So heißt es bei Rilke, und so ließe sich wohl meine Idee von mir selbst damals gut beschreiben. Meine Maxime, wie Kant sagen
     würde. In Liebesdingen greift man doch eher auf die Dichter zurück, vor allem, wenn man sie in der Wohnung der Liebsten findet.
     Und doch, im Sinne des kategorischen Imperativs: Tun wir nicht das, was wir uns von den anderen wünschen?
     
    Eva sah in diesen Wochen verlottert und durchsichtig aus. Ich kannte sie gut genug, um zu wissen, dass sie körperlichen Trost
     brauchte. Von mir würde sie ihn nicht annehmen, das war klar.

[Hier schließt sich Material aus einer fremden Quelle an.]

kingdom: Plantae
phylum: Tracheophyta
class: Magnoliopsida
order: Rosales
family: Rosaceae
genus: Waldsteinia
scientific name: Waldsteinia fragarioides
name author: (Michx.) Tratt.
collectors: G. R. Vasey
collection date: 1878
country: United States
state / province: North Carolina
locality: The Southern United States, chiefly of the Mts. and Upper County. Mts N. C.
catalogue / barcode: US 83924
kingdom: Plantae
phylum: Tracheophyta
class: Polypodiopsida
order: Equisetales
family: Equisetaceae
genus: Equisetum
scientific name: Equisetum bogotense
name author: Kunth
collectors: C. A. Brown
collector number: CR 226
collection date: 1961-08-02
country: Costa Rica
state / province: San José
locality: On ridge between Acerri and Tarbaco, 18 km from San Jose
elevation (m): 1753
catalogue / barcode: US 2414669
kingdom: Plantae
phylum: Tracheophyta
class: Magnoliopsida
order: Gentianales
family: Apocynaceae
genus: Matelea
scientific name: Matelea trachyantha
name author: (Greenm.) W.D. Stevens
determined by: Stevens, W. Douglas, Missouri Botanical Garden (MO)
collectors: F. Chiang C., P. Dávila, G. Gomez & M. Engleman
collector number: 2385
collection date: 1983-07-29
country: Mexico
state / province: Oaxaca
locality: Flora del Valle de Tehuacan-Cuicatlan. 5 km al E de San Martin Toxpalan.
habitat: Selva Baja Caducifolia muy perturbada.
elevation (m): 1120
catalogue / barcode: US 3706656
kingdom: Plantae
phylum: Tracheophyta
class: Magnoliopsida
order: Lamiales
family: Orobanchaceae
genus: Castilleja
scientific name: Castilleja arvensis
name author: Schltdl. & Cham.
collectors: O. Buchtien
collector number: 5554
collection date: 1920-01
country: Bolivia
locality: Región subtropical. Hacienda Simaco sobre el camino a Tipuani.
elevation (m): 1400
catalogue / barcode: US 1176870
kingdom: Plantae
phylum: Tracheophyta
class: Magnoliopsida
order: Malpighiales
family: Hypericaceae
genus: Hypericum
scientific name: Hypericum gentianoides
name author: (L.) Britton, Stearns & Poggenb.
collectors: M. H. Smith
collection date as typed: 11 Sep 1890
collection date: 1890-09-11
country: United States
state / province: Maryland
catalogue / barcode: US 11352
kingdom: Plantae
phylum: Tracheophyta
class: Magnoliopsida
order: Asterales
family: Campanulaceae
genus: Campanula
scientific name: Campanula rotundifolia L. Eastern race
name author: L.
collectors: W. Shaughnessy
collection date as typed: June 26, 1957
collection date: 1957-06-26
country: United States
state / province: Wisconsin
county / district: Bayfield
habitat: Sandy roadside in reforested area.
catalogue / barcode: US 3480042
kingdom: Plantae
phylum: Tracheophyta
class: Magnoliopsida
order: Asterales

Durch Zufall lief ich Leonhardt über den Weg, ihrem Sportcenterphilosophen;
     er nickte zwar, als ich ihn grüßte, schlug dann aber einen Haken und sah zu, dass er wegkam. Ich bekam eine enge Kehle, sofort
     hatte ich ihn in Verdacht.
    Das Semester endete; alle kamen nur noch unregelmäßig aufs Unigelände, um in die Bibliothek zu gehen.
    Die Lage wurde unübersichtlich.
     
    Ich litt. Ich wollte mich verstecken wie ein krankes Tier, nicht mehr ans Tageslicht gehen, doch Robert rief an. Robert war
     für mich da, ohne ein Wort darüber zu verlieren. Er überredete mich, mit ihm Billard zu spielen oder einen Film zu sehen.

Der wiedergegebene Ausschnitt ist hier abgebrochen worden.